■ **EXTRAIT DE TEXTE**
_____
Mais, il est utile, arrivé à ce point, de rappeler comment le monde muséal s’est constitué en Afrique. Je suis préhistorien de formation, ce qui m’intéressait c’était de rechercher les sites paléolithiques dans l’est du Sénégal : prospections, fouilles, inventaire des sites archéologiques et constitution d’outillage archéologique pour illustrer les différentes périodes préhistoriques. C’est à partir de 1989 que l’Institut fondamental d’Afrique noire (IFAN)[10] m’a confié la direction du Musée historique à Gorée, d’où mon intérêt pour le patrimoine culturel et pour la Traite des noirs. Des musées ont été créés durant la colonisation ; et, évidemment, derrière chaque création d’un musée, il y a un enjeu politique. Quand les Français ont ouvert un musée à Gorée en 1954, ce musée était le musée historique de l’Afrique occidentale française. L’objectif était d’exposer une variété de civilisations et d’ethnies réunies sous la bannière française. Quand l’indépendance est intervenue, il fallait changer les objectifs et la formulation de ce musée qui est devenu le Musée historique du Sénégal, mais il faut reconnaître que dans beaucoup de pays africains, la culture muséale n’a pas été la première préoccupation des états après l’indépendance.
_____
■ **EXERCICES À TRAITER**
1: Dites si chacune des affirmations suivantes s’accorde avec le texte sur les musées en Afrique, en répondant par oui ou par non et en citant à l’identique les mots qui tranchent : (a) le musée ouvert par les Français à Gorée en 1954 était le musée historique de l’Afrique occidentale française ; (b) la direction du Musée historique à Gorée a été confiée à la personne qui parle à partir de 1979 ; (c) après l’indépendance, la culture muséale a été la première préoccupation des États africains.
2: Poursuivez le texte sur les musées en Afrique à partir de sa dernière phrase.
Les enregistrements constituent un matériau distinct du texte sur les musées en Afrique.

(Coordonnées des points clés de la pose)
_____
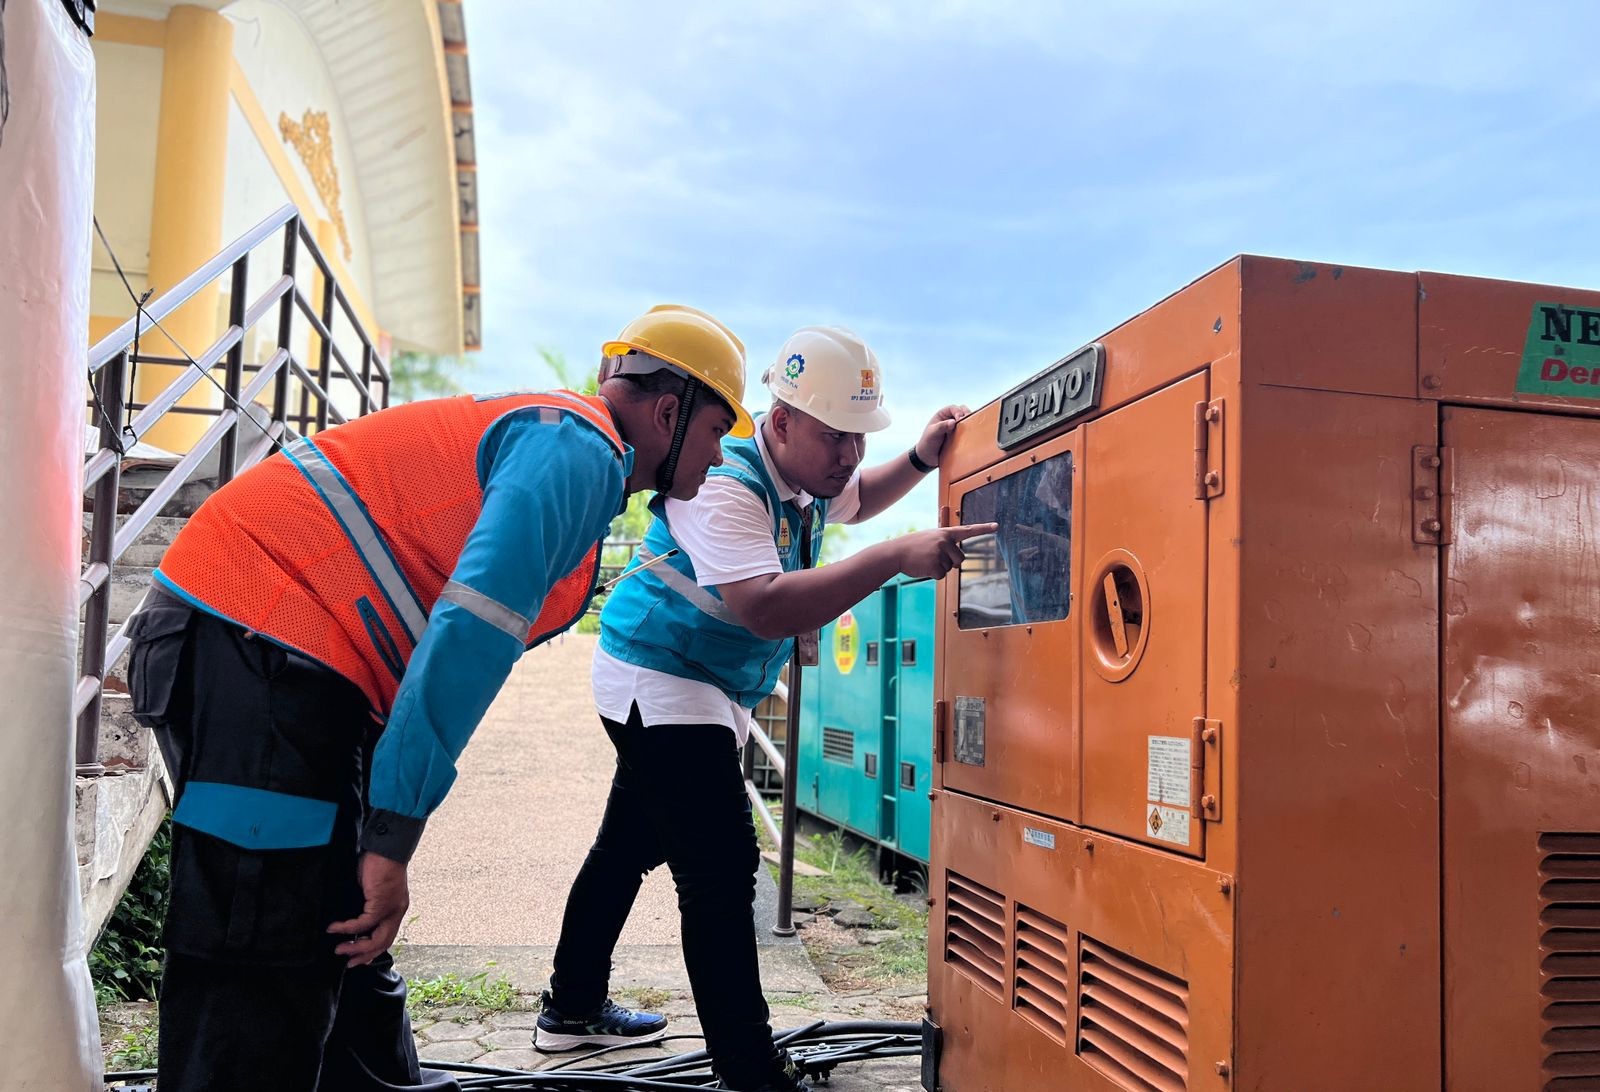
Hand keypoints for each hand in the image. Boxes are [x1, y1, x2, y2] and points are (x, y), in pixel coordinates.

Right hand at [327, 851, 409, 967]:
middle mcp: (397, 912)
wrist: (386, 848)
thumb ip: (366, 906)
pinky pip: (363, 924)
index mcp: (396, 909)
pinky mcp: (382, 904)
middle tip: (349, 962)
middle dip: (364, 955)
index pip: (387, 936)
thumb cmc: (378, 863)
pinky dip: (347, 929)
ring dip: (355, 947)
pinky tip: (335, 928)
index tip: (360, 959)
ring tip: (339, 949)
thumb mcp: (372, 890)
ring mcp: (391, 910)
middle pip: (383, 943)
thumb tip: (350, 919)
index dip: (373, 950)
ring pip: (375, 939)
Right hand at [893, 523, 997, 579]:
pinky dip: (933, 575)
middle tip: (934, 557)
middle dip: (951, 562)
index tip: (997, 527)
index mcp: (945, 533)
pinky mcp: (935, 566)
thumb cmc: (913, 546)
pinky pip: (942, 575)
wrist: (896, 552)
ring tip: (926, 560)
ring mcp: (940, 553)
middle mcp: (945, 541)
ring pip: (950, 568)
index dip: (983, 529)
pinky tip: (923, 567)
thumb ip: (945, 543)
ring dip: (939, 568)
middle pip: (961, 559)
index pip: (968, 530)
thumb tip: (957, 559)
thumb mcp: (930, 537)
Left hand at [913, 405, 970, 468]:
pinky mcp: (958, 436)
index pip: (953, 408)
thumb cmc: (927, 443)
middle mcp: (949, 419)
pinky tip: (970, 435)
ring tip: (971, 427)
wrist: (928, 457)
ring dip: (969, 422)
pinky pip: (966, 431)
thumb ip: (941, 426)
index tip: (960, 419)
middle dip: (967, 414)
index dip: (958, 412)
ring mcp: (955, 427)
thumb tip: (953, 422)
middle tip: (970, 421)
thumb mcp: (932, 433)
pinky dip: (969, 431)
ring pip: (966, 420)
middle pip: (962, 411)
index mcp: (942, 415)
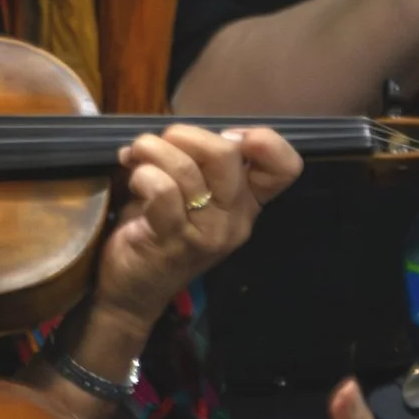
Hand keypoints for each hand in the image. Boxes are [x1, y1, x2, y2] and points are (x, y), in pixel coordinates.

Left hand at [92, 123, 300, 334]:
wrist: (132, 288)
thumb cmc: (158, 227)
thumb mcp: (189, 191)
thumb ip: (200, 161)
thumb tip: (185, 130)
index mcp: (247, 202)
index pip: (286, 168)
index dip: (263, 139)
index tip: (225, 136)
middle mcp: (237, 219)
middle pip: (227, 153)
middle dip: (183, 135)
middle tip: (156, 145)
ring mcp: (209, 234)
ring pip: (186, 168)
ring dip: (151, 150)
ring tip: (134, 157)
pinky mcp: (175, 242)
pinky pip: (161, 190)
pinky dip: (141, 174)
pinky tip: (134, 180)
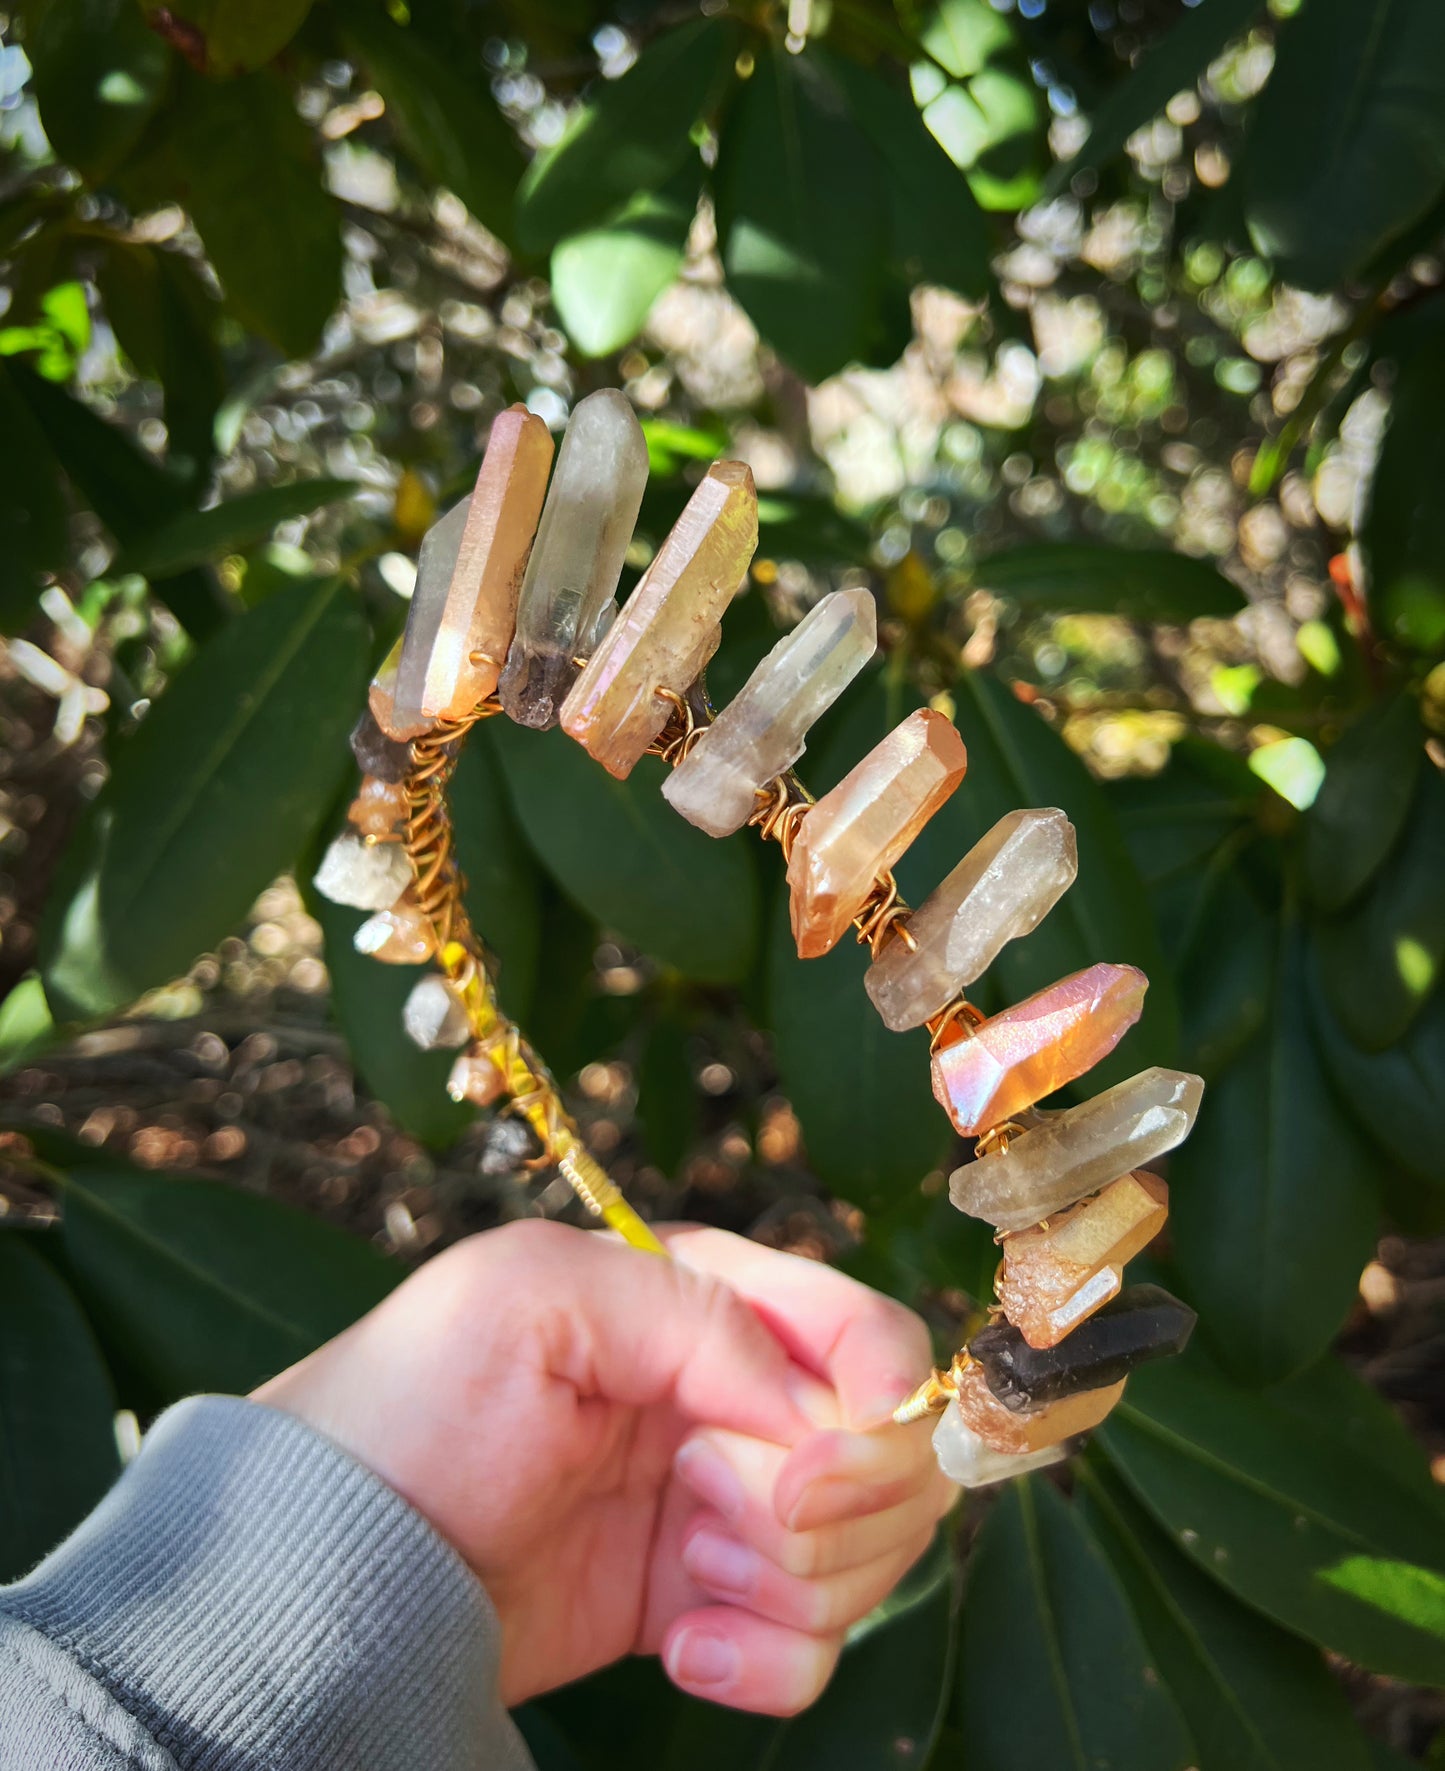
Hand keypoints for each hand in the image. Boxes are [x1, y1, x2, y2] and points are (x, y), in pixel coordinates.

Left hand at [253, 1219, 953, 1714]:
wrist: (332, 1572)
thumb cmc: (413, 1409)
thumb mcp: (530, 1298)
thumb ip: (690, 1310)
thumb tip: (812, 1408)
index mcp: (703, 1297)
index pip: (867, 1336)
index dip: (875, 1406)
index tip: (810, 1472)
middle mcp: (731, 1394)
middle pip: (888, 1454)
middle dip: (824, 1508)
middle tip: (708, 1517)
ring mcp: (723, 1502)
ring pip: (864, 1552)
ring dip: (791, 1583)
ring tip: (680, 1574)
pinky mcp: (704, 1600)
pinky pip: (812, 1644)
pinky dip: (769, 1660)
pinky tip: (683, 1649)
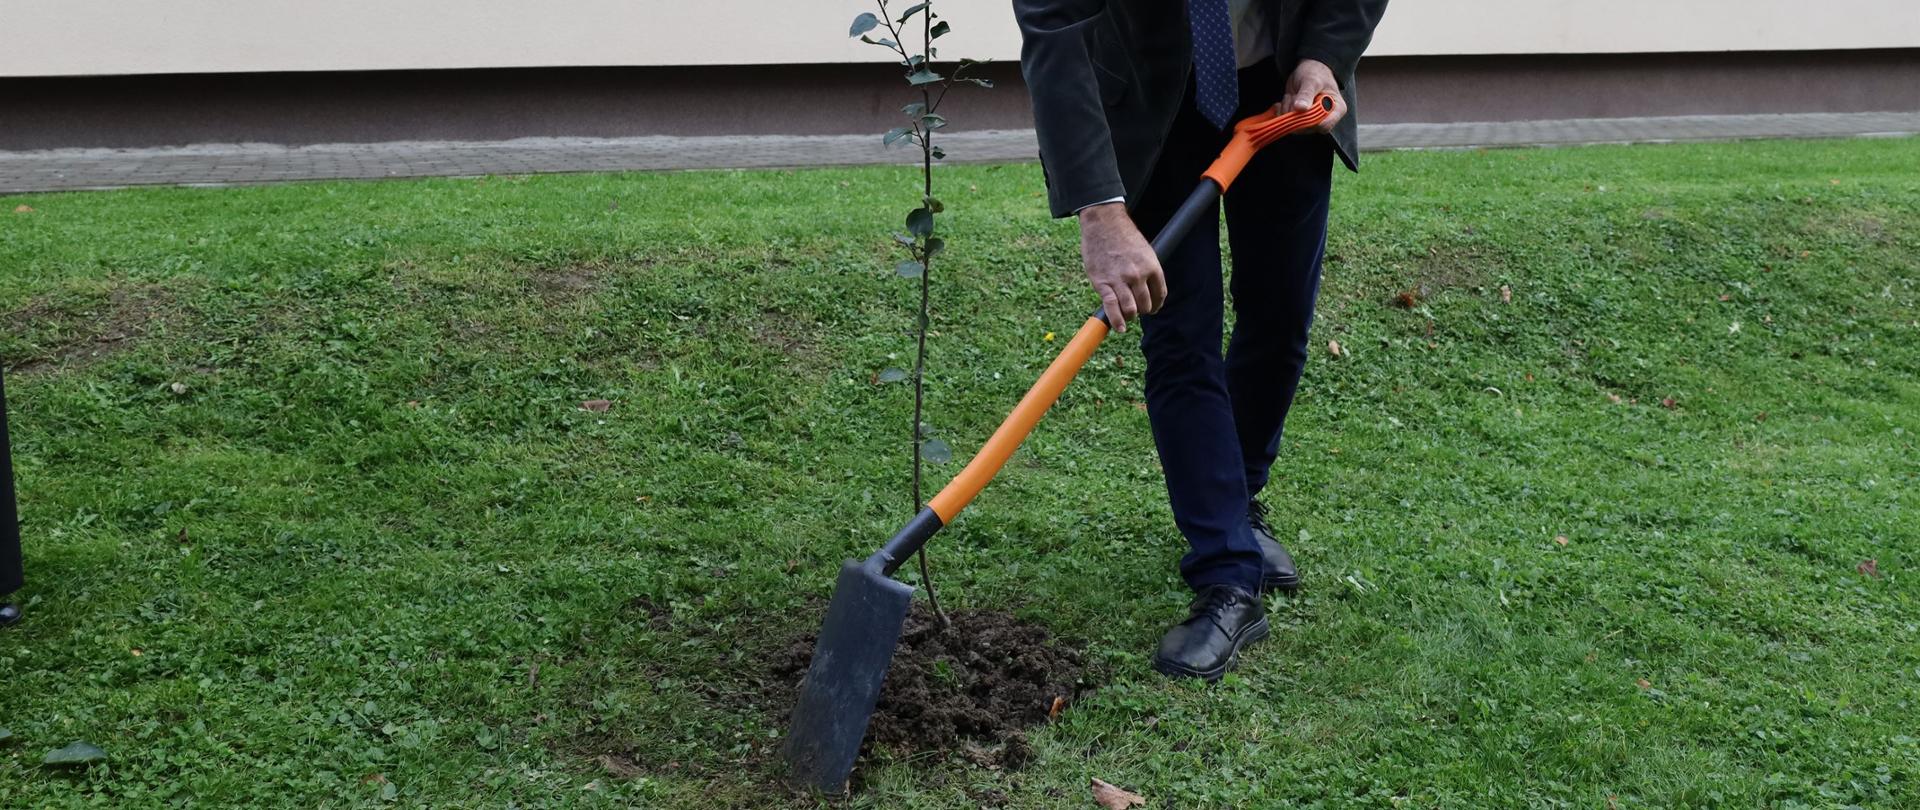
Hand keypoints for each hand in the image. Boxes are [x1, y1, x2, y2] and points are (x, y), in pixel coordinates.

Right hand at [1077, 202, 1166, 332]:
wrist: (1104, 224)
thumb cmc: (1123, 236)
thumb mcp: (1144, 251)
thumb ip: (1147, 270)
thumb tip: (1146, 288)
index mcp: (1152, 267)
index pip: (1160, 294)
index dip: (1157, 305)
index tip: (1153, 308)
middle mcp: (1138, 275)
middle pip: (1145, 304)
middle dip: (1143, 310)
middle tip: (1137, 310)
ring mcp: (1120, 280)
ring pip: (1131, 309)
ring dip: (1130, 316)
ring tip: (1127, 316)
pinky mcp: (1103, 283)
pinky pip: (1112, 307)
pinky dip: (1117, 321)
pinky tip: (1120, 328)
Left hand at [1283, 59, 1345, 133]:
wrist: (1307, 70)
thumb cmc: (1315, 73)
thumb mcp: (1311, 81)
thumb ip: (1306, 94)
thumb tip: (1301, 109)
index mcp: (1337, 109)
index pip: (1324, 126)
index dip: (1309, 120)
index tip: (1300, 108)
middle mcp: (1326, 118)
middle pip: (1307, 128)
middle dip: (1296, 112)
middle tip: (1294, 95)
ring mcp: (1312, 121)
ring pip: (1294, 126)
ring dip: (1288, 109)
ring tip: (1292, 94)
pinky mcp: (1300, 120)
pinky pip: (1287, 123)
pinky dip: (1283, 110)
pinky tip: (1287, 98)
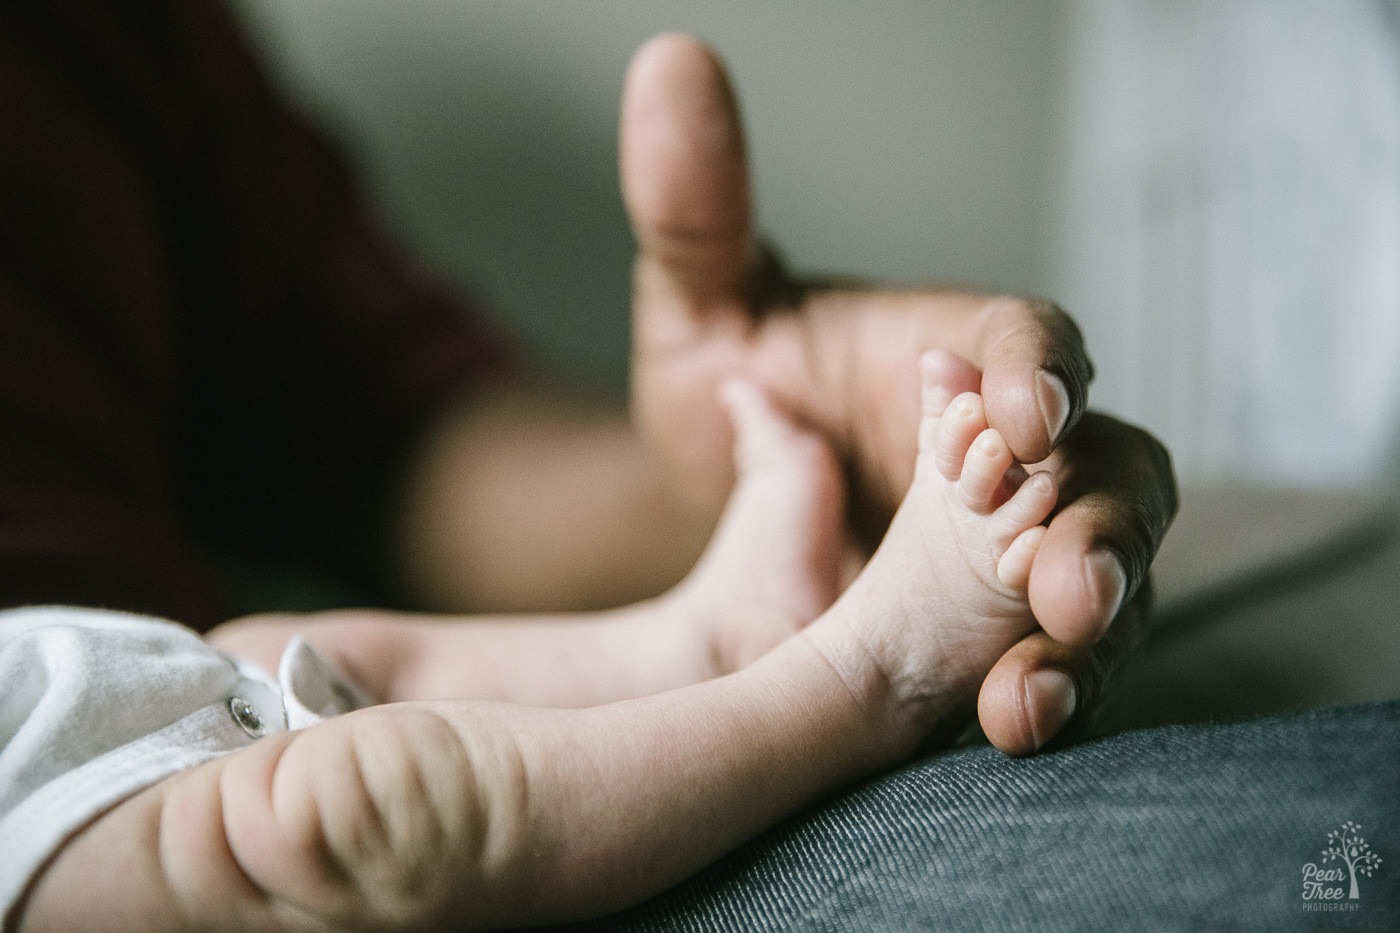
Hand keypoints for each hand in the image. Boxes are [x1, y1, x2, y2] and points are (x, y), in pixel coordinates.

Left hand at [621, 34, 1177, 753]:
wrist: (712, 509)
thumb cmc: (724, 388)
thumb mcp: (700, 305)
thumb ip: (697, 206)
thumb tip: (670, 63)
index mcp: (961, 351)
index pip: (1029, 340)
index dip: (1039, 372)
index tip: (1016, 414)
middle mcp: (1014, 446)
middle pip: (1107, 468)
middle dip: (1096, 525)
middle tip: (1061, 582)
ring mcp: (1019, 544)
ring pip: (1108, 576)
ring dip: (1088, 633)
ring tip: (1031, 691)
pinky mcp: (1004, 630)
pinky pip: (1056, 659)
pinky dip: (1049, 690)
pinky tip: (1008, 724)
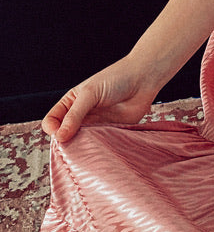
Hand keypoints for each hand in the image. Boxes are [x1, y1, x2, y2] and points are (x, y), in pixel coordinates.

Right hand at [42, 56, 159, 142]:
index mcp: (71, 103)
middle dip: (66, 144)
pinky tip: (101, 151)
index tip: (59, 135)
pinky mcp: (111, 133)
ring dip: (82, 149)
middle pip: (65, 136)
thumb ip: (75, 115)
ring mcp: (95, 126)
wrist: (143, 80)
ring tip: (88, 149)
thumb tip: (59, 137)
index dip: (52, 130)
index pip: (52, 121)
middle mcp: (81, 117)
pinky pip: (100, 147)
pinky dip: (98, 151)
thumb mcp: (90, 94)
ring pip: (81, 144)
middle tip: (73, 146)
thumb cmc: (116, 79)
_____
■ **RÉPONSES DONNÉES**
1:
(a) Oui : « Quand les Français ont ouvert un musée à Gorée en 1954, ce musée était le musée historique de l’Afrique occidentale française ».
(b) Non : « C’est à partir de 1989 ».
(c) Non : « la culture muséale n’a pas été la première préoccupation des états après l’indépendance ».

2:
« Quels musées pour l’Afrique ? »
Quand le Conseil international des Musées (ICOM) a organisé « Quels musées pour l’Afrique » en 1991, c’était une rencontre qui venait en son heure. Ce colloque s’est tenu dans trois pays : Bénin, Togo et Ghana. Dans chacun des pays se tenaient des ateliers avec une thématique spécifique. L’organisation de ces rencontres a été soutenue par un Africain à la tête de l’ICOM : Alpha Oumar Konaré[11]. La plupart des musées n’avaient alors de musée que le nom. La formation des dirigeants de ses musées était totalement disparate, et il était impossible de répondre à l’idéal des musées formulé par l’ICOM : conserver, enrichir, étudier.
Ce qui ressortait de nos débats, c’est qu’il fallait à la tête des musées des gens bien formés. C’était le plus essentiel. Il existait alors deux centres de formation : il y avait un centre formation pour les techniciens anglophones à Jos au Nigeria et à Niamey au Niger pour les francophones. Ces deux centres étaient financés par l’UNESCO, mais ils étaient en crise. La plupart des techniciens africains étaient alors obligés de se former dans le cadre du programme Prevention in Museums in Africa (PREMA) organisé par l’International Centre for the Study of the Preservation and Restoration of Cultural Property (ICCROM) à Rome.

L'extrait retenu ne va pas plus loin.